**Exercise requirements**.
Copy out the text of every item below line by line, changing nothing.

[Start of Attachment]

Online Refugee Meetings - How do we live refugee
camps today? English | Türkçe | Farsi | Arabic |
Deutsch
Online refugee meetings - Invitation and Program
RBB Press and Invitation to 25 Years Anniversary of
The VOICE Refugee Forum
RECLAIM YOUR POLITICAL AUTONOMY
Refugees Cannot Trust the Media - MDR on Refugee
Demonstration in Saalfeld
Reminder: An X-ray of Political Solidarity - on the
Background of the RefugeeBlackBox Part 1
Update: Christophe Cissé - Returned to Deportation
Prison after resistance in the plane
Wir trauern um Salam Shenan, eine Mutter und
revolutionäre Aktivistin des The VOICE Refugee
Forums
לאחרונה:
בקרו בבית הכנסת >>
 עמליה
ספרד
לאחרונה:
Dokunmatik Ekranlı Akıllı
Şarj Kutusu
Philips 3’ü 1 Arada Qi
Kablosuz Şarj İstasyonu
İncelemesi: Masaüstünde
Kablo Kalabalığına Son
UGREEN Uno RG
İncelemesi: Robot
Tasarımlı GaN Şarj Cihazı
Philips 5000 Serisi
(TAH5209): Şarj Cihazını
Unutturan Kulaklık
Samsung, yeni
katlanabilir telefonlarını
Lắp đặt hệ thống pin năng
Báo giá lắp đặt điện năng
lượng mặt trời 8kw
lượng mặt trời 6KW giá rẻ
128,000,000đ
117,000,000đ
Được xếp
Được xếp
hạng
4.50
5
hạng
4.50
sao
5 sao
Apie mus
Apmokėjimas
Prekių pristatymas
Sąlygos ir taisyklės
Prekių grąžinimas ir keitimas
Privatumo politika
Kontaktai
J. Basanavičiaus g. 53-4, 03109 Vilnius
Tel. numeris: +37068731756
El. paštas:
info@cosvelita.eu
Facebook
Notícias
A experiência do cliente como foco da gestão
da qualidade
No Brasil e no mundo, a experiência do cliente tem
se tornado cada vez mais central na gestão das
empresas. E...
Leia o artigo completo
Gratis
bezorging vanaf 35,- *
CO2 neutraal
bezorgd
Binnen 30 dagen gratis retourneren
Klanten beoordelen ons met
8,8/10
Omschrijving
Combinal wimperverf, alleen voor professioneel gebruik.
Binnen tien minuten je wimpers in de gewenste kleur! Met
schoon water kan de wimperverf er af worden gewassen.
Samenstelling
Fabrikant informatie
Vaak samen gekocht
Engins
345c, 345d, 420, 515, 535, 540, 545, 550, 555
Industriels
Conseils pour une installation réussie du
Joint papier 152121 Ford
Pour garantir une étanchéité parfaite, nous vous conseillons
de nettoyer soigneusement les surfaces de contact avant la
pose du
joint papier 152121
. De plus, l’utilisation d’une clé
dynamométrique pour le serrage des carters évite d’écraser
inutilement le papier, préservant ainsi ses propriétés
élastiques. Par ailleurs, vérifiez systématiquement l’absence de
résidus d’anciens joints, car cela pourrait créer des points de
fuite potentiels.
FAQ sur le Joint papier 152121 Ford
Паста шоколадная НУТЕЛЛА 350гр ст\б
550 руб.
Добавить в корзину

[End of Attachment]

**Task response**.
Online Refugee Meetings - How do we live refugee
camps today? English | Türkçe | Farsi | Arabic |
Deutsch
Online refugee meetings - Invitation and Program
RBB Press and Invitation to 25 Years Anniversary of
The VOICE Refugee Forum
RECLAIM YOUR POLITICAL AUTONOMY
Refugees Cannot Trust the Media - MDR on Refugee
Demonstration in Saalfeld
Reminder: An X-ray of Political Solidarity - on the
Background of the RefugeeBlackBox Part 1
Update: Christophe Cissé - Returned to Deportation
Prison after resistance in the plane
Wir trauern um Salam Shenan, eine Mutter und
revolutionäre Aktivistin des The VOICE Refugee
Forums
לאחרונה:
בקרו בבית הכנסת >>
 עמליה
ספרד
לאחרונה:
Dokunmatik Ekranlı Akıllı
Şarj Kutusu
Philips 3’ü 1 Arada Qi
Kablosuz Şarj İstasyonu
İncelemesi: Masaüstünde
Kablo Kalabalığına Son
UGREEN Uno RG
İncelemesi: Robot
Tasarımlı GaN Şarj Cihazı
Philips 5000 Serisi
(TAH5209): Şarj Cihazını
Unutturan Kulaklık
Samsung, yeni
katlanabilir telefonlarını
Lắp đặt hệ thống pin năng
Báo giá lắp đặt điện năng
lượng mặt trời 8kw
lượng mặt trời 6KW giá rẻ
128,000,000đ
117,000,000đ
Được xếp
Được xếp
hạng
4.50
5
hạng
4.50
sao
5 sao
Apie mus
Apmokėjimas
Prekių pristatymas
Sąlygos ir taisyklės
Prekių grąžinimas ir keitimas
Privatumo politika
Kontaktai
J. Basanavičiaus g. 53-4, 03109 Vilnius
Tel. numeris: +37068731756
El. paštas:
info@cosvelita.eu
Facebook
Notícias
A experiência do cliente como foco da gestão
da qualidade
No Brasil e no mundo, a experiência do cliente tem
se tornado cada vez mais central na gestão das
empresas. E...
Leia o artigo completo
Gratis
bezorging vanaf 35,- *
CO2 neutraal
bezorgd
Binnen 30 dagen gratis retourneren
Klanten beoordelen ons met
8,8/10
Omschrijving
Combinal wimperverf, alleen voor professioneel gebruik.
Binnen tien minuten je wimpers in de gewenste kleur! Met
schoon water kan de wimperverf er af worden gewassen.
Samenstelling
Fabrikant informatie
Vaak samen gekocht
Engins
345c, 345d, 420, 515, 535, 540, 545, 550, 555
Industriels
Conseils pour une installation réussie du
Joint papier 152121 Ford
Pour garantir une étanchéité parfaite, nous vous conseillons
de nettoyer soigneusement les surfaces de contact avant la
pose du
joint papier 152121
. De plus, l’utilisation d’une clé
dynamométrique pour le serrage des carters évite d’écraser
inutilement le papier, préservant ainsi ses propriétés
élastiques. Par ailleurs, vérifiez systématiquement l’absence de
résidus d’anciens joints, car cela pourrait créer des points de
fuite potentiels.
FAQ sur le Joint papier 152121 Ford
Паста шоколадная НУТЕЛЛА 350гр ст\б
550 руб.
Добавить в корзину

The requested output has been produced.